*STUDY QUESTIONS*.
**a)** In the forum thread on markdown anchors, why does the poster wonder whether people choosing GFM over CommonMark is actually a real problem? Answer in one to three sentences.
**b)** Rewrite the stretch of the forum thread on markdown anchors from "I’d be happy" through "be come anchors.", changing "poll" to "survey".

*READING TEXT*.
Stylistic preferences

  • Anchor ID should always be inside curly braces {}
  • Anchor ID should always be prefixed by a hash sign #
  • Manual anchors should always be on a separate line

0 voters

2 Likes

Reminder: Anchors in markdown

I’d be happy to have automated anchors, but it will be a big ass pain if such things appear in spec without security considerations. Also, manual ID-s are not convenient (IMHO) as primary solution and may tend users to make security mistakes.

“Choose at least two options” on the link anchor poll is wack when I don’t think links should be come anchors.

It’s headers (as in h1, h2, h3, h4, h5 and h6) that should become anchors.

Slugified from the text, sanitized for safety, and disambiguated with numbers iff there are duplicates.

So, are we anywhere useful on this?

Nope. Many people are just using GFM instead of CM when they really need this feature

1 Like

From a practical point of view, I’m wondering if this is actually a real problem. GFM is a strict superset of CommonMark, so you’re using CommonMark if you’re using GFM.

The goal of CommonMark was to be a strongly defined, highly compatible specification of Markdown. Anchors were never a part of Markdown. CommonMark has been successful in formalising the features of Markdown, but hasn’t had any movement toward going beyond this and formalising extensions. GitHub has a practical need to formalise particular extensions to the CommonMark spec, so why not just use their spec?

2 Likes

*EXTRACTED MATERIAL*.
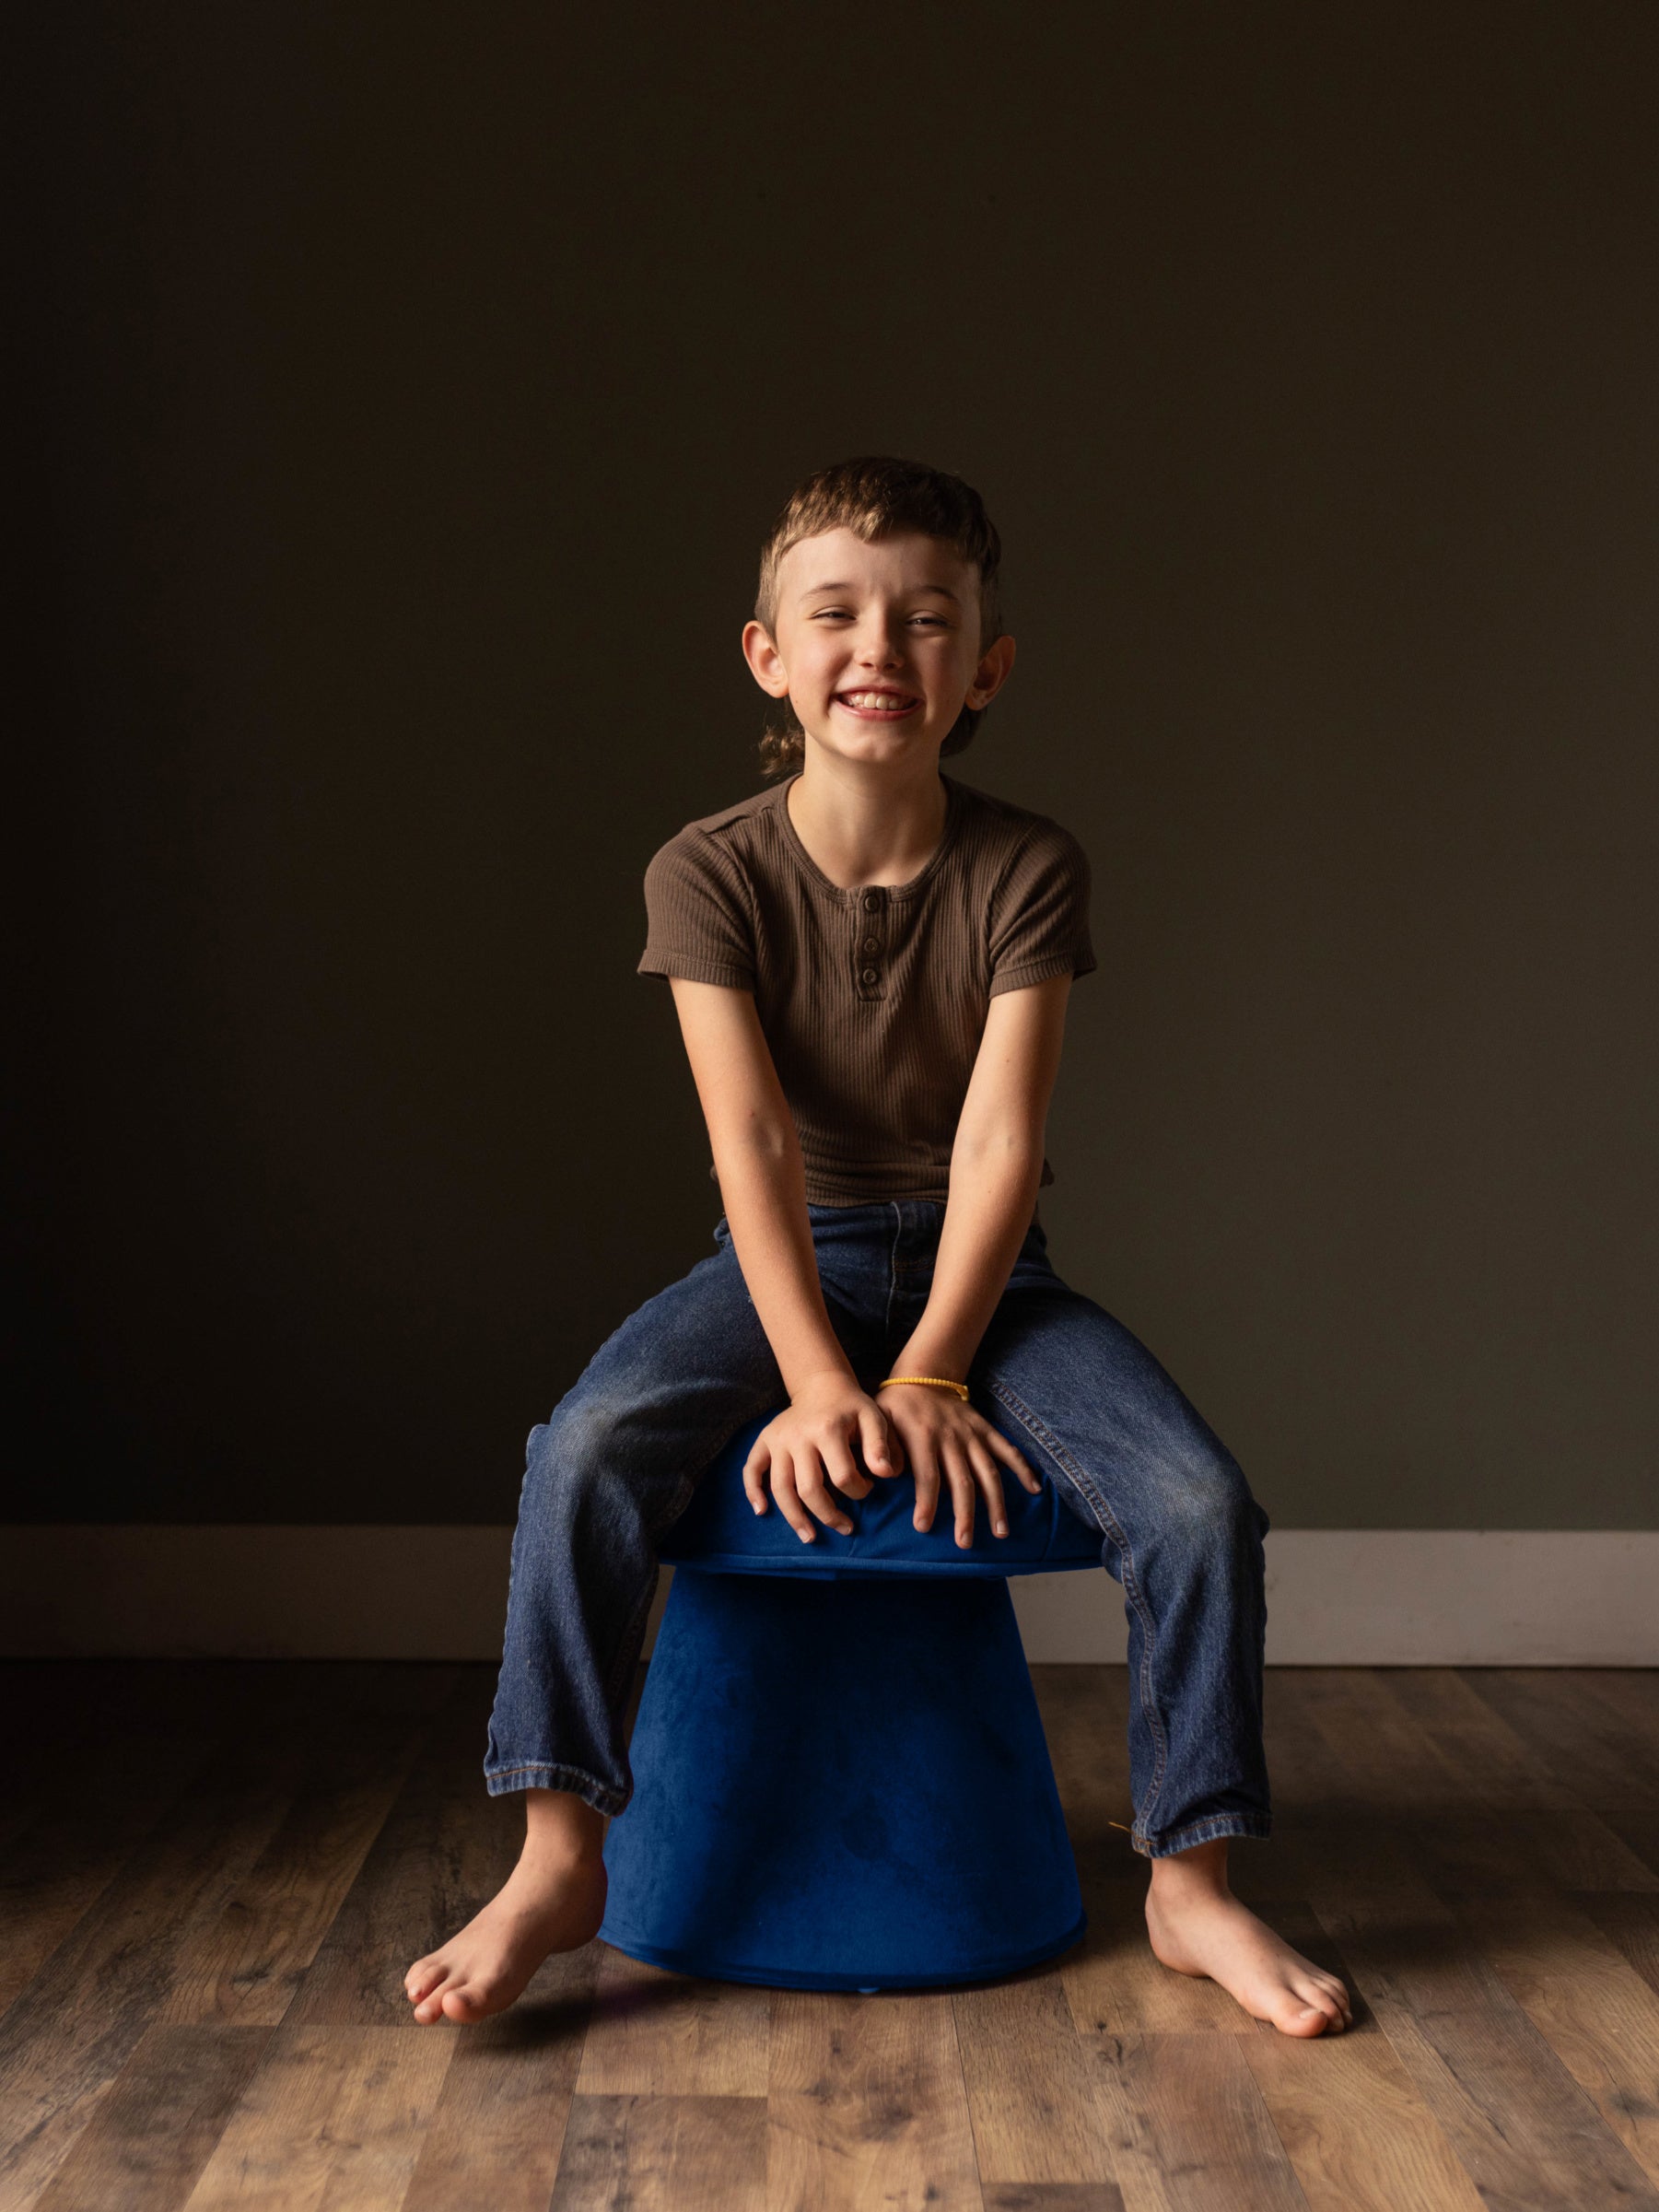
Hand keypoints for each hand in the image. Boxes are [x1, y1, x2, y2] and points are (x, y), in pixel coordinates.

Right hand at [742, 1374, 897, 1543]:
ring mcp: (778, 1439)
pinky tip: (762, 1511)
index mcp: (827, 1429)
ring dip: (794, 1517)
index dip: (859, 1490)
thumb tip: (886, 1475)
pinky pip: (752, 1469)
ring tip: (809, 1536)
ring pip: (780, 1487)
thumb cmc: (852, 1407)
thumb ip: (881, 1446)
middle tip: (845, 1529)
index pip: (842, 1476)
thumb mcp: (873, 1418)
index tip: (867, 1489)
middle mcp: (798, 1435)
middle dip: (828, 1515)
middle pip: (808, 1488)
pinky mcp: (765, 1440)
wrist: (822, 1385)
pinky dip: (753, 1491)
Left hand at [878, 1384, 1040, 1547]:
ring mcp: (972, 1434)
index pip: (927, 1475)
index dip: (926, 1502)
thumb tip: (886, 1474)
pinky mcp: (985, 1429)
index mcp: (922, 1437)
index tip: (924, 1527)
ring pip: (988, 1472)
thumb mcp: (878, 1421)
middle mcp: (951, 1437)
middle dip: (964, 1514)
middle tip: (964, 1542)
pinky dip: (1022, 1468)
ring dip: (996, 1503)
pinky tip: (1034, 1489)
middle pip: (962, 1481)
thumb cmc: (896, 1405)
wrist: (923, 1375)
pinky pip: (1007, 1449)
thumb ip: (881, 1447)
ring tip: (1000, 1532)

* * *

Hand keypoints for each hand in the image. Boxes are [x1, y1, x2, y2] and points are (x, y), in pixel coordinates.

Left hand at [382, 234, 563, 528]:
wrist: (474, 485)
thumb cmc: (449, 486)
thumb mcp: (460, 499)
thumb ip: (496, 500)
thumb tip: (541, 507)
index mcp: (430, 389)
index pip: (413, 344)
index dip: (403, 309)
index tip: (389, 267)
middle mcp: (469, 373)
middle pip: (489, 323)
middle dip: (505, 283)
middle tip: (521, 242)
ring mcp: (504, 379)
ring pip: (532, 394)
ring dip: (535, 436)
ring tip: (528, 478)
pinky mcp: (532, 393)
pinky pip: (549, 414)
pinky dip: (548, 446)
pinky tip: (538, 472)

...

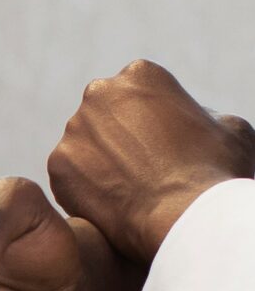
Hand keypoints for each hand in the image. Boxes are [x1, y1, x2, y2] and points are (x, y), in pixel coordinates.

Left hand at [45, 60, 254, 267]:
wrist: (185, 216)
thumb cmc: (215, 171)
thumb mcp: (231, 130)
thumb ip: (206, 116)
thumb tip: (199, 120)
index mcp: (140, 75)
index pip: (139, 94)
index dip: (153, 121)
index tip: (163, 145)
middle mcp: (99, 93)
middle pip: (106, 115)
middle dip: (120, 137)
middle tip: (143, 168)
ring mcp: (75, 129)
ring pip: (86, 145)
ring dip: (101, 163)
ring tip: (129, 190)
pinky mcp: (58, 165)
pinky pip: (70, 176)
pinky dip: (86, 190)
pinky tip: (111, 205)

*OUTPUTS IN ORDER*.
**a)** The poster points out that GFM is a strict superset of CommonMark. Anyone using GFM is therefore still using CommonMark.

**b)**
I’d be happy to have automated anchors, but it will be a big ass pain if such things appear in spec without security considerations. Also, manual ID-s are not convenient (IMHO) as primary solution and may tend users to make security mistakes.

“Choose at least two options” on the link anchor survey is wack when I don’t think links should be come anchors.